Raymond Haberski contended in God and War: American Civil Religion Since 1945 (2012) that war, more than any other dynamic, served as the defining reference point for ACR since the end of World War II. The Cold War, Vietnam, and the War on Terror helped reinforce the idea that America was on the side of right, and that its enemies were representatives of cosmic evil. While ACR brought coherence and meaning to Americans under the threat of Communism, nuclear annihilation, and terrorism, it was also a justification for persecution and tyranny at home. Haberski also noted that even during the Cold War, many forms of ACR emerged. While Martin Luther King, Jr. and Jimmy Carter advanced a prophetic ACR, Ronald Reagan, and the Bushes constructed a priestly ACR that sought to exorcize the demons of American foreign policy failures since the 1970s.
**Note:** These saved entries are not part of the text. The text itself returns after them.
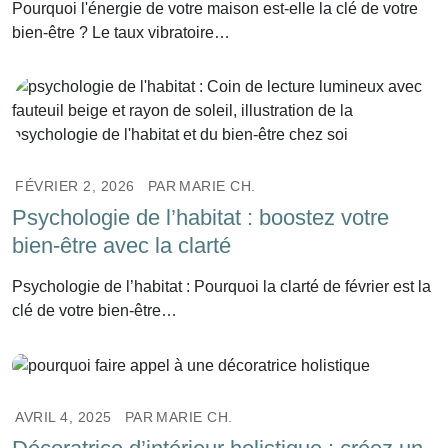
Pourquoi l'énergie de votre maison est-elle la clé de votre
bien-être ? Le taux vibratoire…
FÉVRIER 2, 2026
PAR
MARIE CH.
Psychologie de l’habitat : boostez votre
bien-être avec la clarté
Psychologie de l’habitat : Pourquoi la clarté de février est la
clé de votre bien-être…
AVRIL 4, 2025
PAR
MARIE CH.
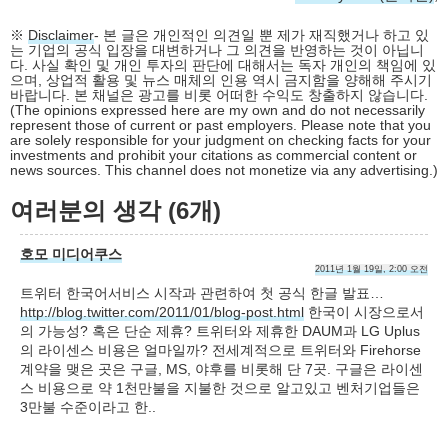
※
Disclaimer
- 본 글은 개인적인 의견일 뿐 제가 재직했거나 하고 있
는 기업의 공식 입장을 대변하거나 그 의견을 반영하는 것이 아닙니
다. 사실 확인 및 개인 투자의 판단에 대해서는 독자 개인의 책임에 있
으며, 상업적 활용 및 뉴스 매체의 인용 역시 금지함을 양해해 주시기
바랍니다. 본 채널은 광고를 비롯 어떠한 수익도 창출하지 않습니다.
(The opinions expressed here are my own and do not necessarily
represent those of current or past employers. Please note that you
are solely responsible for your judgment on checking facts for your
investments and prohibit your citations as commercial content or
news sources. This channel does not monetize via any advertising.)
여러분의 생각 (6개)
호모 미디어쿠스
2011년 1월 19일, 2:00 오전
트위터 한국어서비스 시작과 관련하여 첫 공식 한글 발표…
http://blog.twitter.com/2011/01/blog-post.html
한국이 시장으로서
의 가능성? 혹은 단순 제휴? 트위터와 제휴한 DAUM과 LG Uplus
의 라이센스 비용은 얼마일까? 전세계적으로 트위터와 Firehorse
계약을 맺은 곳은 구글, MS, 야후를 비롯해 단 7곳. 구글은 라이센
스 비용으로 약 1천만불을 지불한 것으로 알고있고 벤처기업들은
3만불 수준이라고 한..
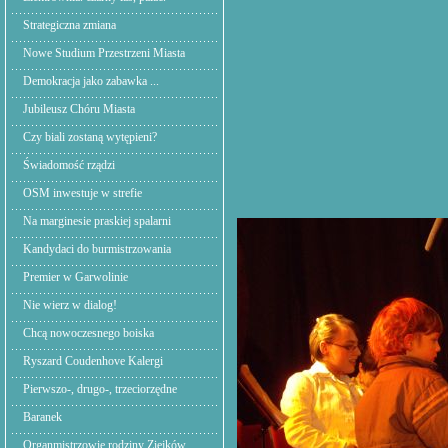
Strategiczna zmiana
Nowe Studium Przestrzeni Miasta
Demokracja jako zabawka ...
Jubileusz Chóru Miasta
Czy biali zostaną wytępieni?
Świadomość rządzi
OSM inwestuje w strefie
Na marginesie praskiej spalarni
Kandydaci do burmistrzowania
Premier w Garwolinie
Nie wierz w dialog!
Chcą nowoczesnego boiska
Ryszard Coudenhove Kalergi
Pierwszo-, drugo-, trzeciorzędne
Baranek
Organmistrzowie rodziny Ziejków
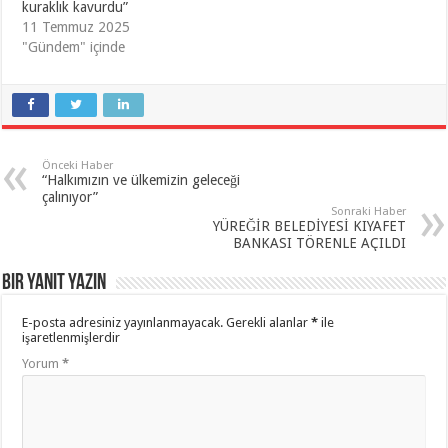
kuraklık kavurdu”
11 Temmuz 2025
"Gündem" içinde
Önceki Haber
“Halkımızın ve ülkemizin geleceği
çalınıyor”
Sonraki Haber
YÜREĞİR BELEDİYESİ KIYAFET
BANKASI TÖRENLE AÇILDI
Bir yanıt yazın
E-posta adresiniz yayınlanmayacak.
Gerekli alanlar
*
ile
işaretlenmişlerdir
Yorum
*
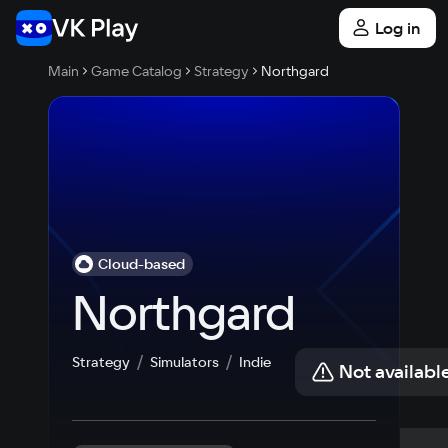
Log in
Main
Game Catalog
Strategy
Northgard
Cloud-based
Northgard
Strategy
Simulators
Indie
Not availabl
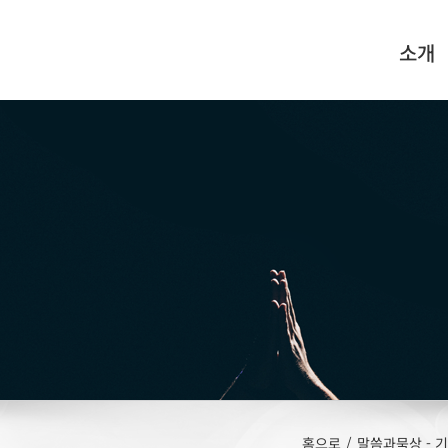
소개
홈으로
/
말씀과묵상 - 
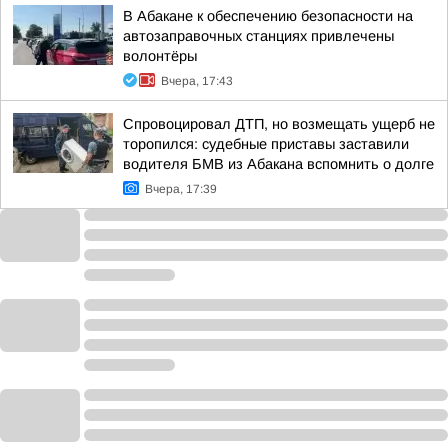
В Абакане к обеспечению безопасности на
автозаправочных станциях привлечены
волонтёры
Вчера, 17:43
Спровоцировал ДТП, но возмещать ущерб не
торопился: судебные приставы заставили
водителя БМВ из Абакана вспомнить о долге
Вчера, 17:39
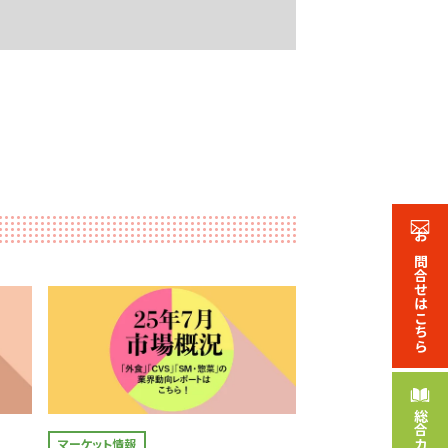
お問合せ
はこちら
総合
マーケット情報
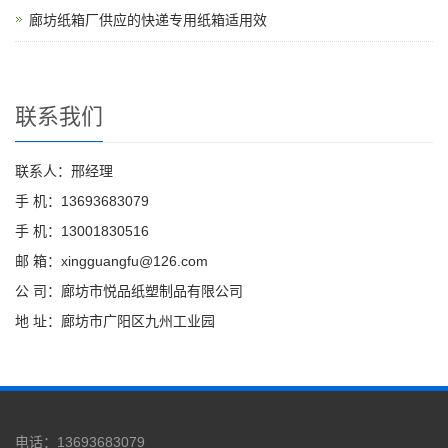
廊坊纸箱厂供应的快递专用纸箱适用效
联系我们
联系人：邢经理
手 机：13693683079
手 机：13001830516
邮 箱：xingguangfu@126.com
公 司：廊坊市悦品纸塑制品有限公司
地 址：廊坊市广阳区九州工业园
电话：13693683079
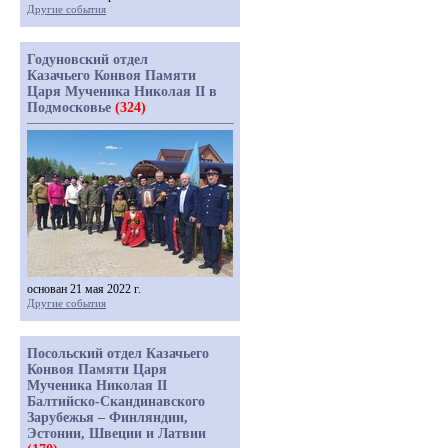
Другие события
Годуновский отдел
Казачьего Конвоя Памяти
Царя Мученика Николая II в
Подмосковье
(324)
основан 21 мая 2022 г.
Другие события
Посольский отдел Казачьего
Конвоя Памяти Царя
Мученика Николая II
Балтийско-Скандинавского
Зарубежья – Финляндии,
Эстонии, Швеции и Латвии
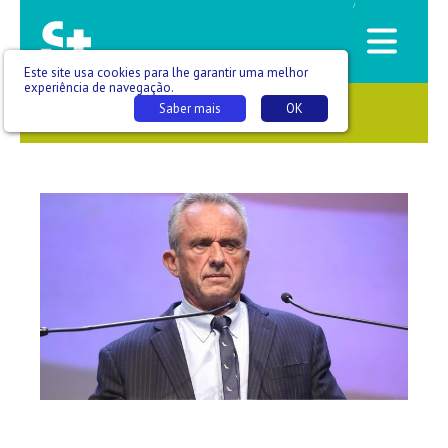
/
Este site usa cookies para lhe garantir uma melhor
experiência de navegação.
Saber mais
OK
SAÚDE QUE SE VÊ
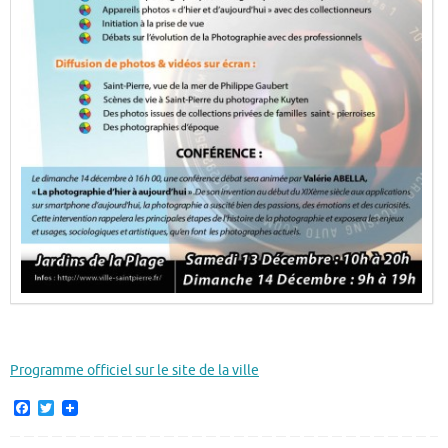
Programme officiel sur le site de la ville
F
T
a
w
c
i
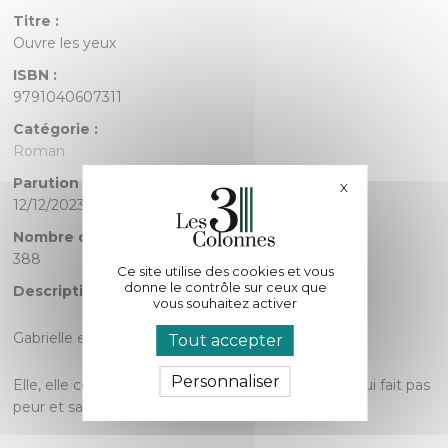
Titre :
Ouvre les yeux
ISBN :
9791040607311
Catégorie :
Roman
Parution :
X
Masquer le bande
12/12/2023
Nombre de pages :
388
Ce site utilise des cookies et vous
donne le contrôle sur ceux que
Description :
vous souhaitez activer
Gabrielle et Thomas sont totalement différents.
Tout accepter
Personnaliser
Elle, elle conçoit le monde comme infini, la vie ne lui fait pas
peur et sans retenue, elle plonge dans l’inconnu.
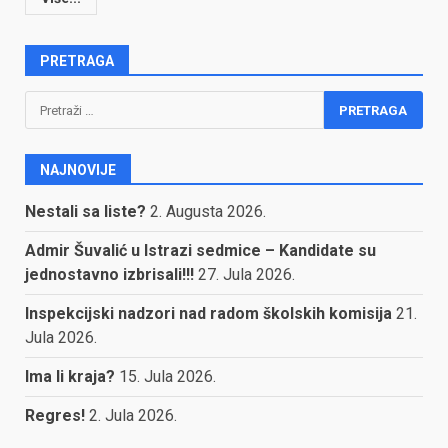
PRETRAGA
Pretraga:
NAJNOVIJE
Nestali sa liste?
2. Augusta 2026.
Admir Šuvalić u Istrazi sedmice – Kandidate su
jednostavno izbrisali!!!
27. Jula 2026.
Inspekcijski nadzori nad radom školskih komisija
21.
Jula 2026.
Ima li kraja?
15. Jula 2026.
Regres!
2. Jula 2026.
And Peter Gardella’s book-length treatment of ACR, American Civil Religion: What Americans Hold Sacred (2014), used liberty, democracy, peace, and tolerance as the touchpoints for ACR. He argued that ACR should be taken seriously as a legitimate religion in its own right, and he considered its many expressions in “monuments, texts, and images” like the name “America,” the flag, the Liberty Bell, and Disney Parks. Gardella was indebted to Bellah, as was Haberski (who studied under Bellah), but both these authors extend and develop ACR beyond Bellah’s writings to situate it for twenty-first-century audiences.
All this goes to show that Gamble’s suspicions, while legitimate, go too far in neglecting the potential for good that ACR offers. Gamble’s criticism of ACR is interesting, in that he is dubious about the value of ACR in the same way as Remillard, but continues to see ACR through the lens that Bellah provided nearly sixty years ago, like Gardella. Gamble’s piece reflects the perennial struggle that American Christians have faced with regard to ACR. Though many of us are somewhat embarrassed by it, and would like to move on from it, we find ourselves stuck with it. Christians have always faced the tension between living in the world, and yet not being of the world. We have to be wise in separating the precious from the worthless in ACR, but we also understand that American Christians of the twenty-first century are not the first, and will not be the last, to bear this burden. Bear it we must, for the alternatives before us are too horrible to contemplate.